Source extract:
------------------------------------------------------------------------

Over at Baseball Musings, David Pinto offers up more evidence that the Mariners' defense wasn't really that good in 2005. Going beyond simple Defensive Efficiency, Pinto explored batted ball location data to find out how a team's defense should have performed, and then compared that figure to its DE(R). Although the Mariners finished with a better rating than expected, that was true of much of the league, and in the end they ranked 15th. This is similar to the analysis done in the Hardball Times Baseball Annual, in which the Mariners' defense ranked 18th. How much will they improve in 2006? Adding Yuniesky Betancourt for a full season will help, as will having Jose Lopez starting in place of Bret Boone, but Raul Ibanez's presence in left field will probably keep the team from making a significant improvement. Expect them to hover around the middle of the pack again next year, with an outside shot at finishing in the upper third.

On the same site, Pinto looks at which pitchers were most helped/hurt by their defenses, along with which pitchers produced batted balls that were the easiest/most difficult to field. As far as Mariner starters are concerned, only Jamie Moyer finished in the upper half of pitchers most helped by their defense. Joel Pineiro, Gil Meche, Aaron Sele, and Ryan Franklin finished 84th, 102nd, 109th, and 123rd, respectively, out of the 142 pitchers included in the study. Jarrod Washburn finished 45th.

------------------------------------------------------------------------

List of tasks:
**a.** Retype the passage on the Mariners' defense word for word, starting at "On the same" and stopping after "Washburn finished 45th.".
**b.** According to the passage on the Mariners' defense, which Mariner starter was the only one to finish in the upper half of pitchers most helped by their defense?

------------------------------------------------------------------------

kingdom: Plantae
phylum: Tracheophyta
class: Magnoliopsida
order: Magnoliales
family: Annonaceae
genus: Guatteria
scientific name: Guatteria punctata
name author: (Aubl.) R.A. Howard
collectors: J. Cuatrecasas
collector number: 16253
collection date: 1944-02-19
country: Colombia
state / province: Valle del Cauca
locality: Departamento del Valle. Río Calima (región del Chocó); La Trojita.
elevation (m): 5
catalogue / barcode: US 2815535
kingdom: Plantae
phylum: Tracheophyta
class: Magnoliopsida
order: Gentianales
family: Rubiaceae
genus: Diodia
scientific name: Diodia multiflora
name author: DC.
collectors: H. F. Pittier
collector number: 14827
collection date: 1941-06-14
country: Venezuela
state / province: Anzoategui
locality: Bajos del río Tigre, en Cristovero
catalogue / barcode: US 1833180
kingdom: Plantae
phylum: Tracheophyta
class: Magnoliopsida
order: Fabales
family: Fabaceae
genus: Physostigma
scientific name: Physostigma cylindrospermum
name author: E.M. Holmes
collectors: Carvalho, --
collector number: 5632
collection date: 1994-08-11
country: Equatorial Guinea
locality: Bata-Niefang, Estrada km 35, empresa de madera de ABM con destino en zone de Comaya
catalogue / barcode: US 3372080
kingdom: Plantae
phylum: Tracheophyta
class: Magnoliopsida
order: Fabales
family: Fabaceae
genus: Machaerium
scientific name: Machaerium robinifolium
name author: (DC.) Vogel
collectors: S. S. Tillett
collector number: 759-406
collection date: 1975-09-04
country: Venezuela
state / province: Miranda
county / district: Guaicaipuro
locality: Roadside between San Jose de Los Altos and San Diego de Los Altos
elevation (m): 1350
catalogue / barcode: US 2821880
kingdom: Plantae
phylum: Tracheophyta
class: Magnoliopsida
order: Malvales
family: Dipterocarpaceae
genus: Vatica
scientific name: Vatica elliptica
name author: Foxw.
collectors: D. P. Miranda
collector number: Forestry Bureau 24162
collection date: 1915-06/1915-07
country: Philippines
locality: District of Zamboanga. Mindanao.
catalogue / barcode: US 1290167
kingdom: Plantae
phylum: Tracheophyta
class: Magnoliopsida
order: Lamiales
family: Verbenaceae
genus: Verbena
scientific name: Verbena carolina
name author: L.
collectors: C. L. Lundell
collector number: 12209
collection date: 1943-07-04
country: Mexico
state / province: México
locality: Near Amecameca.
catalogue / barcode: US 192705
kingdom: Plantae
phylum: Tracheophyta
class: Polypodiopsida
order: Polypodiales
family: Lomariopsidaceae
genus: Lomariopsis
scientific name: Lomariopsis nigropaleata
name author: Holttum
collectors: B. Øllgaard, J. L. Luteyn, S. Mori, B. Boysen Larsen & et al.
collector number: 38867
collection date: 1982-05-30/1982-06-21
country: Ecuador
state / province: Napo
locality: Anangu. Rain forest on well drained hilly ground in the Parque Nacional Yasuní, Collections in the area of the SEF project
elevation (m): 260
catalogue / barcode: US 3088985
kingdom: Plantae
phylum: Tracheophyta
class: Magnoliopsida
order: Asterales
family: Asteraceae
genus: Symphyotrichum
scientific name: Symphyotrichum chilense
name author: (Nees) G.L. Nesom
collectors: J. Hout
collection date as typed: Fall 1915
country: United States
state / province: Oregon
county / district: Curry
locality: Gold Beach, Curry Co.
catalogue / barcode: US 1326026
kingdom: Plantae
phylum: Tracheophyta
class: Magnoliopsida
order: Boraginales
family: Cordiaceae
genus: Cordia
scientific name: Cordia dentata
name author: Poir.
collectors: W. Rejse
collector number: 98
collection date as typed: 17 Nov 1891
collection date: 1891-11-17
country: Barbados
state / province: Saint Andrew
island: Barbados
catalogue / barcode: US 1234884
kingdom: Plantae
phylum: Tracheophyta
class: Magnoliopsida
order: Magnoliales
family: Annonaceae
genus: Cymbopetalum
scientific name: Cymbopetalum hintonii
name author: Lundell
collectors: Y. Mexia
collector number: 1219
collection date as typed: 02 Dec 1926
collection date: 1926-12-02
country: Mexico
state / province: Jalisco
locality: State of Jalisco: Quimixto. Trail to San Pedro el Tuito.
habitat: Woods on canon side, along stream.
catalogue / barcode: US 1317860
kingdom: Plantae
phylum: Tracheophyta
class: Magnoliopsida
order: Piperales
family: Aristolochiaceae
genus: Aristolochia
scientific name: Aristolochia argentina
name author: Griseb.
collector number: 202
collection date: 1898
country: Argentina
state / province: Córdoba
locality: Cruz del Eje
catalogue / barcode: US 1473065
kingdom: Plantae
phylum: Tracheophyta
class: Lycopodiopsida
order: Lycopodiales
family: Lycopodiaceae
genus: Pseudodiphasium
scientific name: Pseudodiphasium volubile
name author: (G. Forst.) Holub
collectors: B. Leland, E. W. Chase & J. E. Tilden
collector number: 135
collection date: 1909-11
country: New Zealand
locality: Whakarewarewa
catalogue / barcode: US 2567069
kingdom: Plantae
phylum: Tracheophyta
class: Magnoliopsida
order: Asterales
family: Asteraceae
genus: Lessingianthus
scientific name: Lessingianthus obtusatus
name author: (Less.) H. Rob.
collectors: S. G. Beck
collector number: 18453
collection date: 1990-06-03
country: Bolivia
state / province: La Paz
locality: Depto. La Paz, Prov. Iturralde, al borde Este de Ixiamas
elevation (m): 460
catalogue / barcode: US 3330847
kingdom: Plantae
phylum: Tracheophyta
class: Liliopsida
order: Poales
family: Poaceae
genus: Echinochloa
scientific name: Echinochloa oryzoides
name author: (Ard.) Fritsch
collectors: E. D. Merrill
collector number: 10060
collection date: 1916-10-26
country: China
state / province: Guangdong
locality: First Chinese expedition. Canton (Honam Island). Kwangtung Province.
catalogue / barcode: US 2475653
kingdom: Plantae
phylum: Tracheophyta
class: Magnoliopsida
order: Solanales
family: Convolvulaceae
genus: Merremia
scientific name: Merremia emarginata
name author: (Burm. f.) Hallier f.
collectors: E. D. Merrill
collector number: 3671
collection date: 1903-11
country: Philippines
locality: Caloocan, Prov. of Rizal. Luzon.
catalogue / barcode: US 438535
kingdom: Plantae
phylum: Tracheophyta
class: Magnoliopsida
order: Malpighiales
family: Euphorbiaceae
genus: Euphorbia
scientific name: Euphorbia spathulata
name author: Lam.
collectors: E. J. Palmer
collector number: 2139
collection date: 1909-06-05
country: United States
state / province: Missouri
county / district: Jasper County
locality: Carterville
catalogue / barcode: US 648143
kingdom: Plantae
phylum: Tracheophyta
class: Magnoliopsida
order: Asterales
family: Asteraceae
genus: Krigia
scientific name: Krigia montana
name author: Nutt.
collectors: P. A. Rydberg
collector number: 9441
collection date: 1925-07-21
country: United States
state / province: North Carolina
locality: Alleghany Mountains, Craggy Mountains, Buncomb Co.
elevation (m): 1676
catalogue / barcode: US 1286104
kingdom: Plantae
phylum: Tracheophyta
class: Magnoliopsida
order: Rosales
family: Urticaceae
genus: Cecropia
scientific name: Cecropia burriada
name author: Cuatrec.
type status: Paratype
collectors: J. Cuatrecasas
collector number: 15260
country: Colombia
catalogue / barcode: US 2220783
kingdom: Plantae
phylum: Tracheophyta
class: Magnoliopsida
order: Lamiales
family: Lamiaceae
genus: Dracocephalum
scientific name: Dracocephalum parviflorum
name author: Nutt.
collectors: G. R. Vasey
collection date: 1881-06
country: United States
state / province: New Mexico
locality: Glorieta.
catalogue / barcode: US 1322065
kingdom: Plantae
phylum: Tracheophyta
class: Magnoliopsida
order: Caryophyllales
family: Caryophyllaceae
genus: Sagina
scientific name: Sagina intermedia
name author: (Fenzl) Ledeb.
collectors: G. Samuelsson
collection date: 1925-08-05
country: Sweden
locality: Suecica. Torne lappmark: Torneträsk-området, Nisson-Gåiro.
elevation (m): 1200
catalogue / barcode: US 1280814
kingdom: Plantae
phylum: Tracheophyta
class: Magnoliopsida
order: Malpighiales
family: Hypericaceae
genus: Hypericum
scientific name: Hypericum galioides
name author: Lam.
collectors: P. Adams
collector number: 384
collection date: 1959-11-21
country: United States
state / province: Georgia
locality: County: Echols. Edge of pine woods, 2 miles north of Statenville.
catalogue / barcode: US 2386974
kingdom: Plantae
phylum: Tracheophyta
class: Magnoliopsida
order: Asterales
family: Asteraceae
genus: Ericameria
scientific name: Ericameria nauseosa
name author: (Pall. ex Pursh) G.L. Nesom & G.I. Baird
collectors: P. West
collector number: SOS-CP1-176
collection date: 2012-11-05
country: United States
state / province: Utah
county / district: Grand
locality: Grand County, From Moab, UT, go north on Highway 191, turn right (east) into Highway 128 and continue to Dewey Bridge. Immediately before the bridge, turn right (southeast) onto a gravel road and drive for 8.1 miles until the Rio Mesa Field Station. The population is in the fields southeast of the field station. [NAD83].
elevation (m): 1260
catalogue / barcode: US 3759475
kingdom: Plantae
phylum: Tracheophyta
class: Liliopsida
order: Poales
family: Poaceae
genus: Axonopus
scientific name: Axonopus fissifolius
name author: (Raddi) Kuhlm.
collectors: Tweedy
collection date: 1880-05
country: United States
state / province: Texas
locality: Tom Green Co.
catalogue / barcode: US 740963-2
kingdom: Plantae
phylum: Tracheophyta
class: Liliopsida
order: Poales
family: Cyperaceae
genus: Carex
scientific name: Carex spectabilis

------------------------------------------------------------------------

Completed exercise:
**a.**
On the same site, Pinto looks at which pitchers were most helped/hurt by their defenses, along with which pitchers produced batted balls that were the easiest/most difficult to field. As far as Mariner starters are concerned, only Jamie Moyer finished in the upper half of pitchers most helped by their defense. Joel Pineiro, Gil Meche, Aaron Sele, and Ryan Franklin finished 84th, 102nd, 109th, and 123rd, respectively, out of the 142 pitchers included in the study. Jarrod Washburn finished 45th.

**b.** Jamie Moyer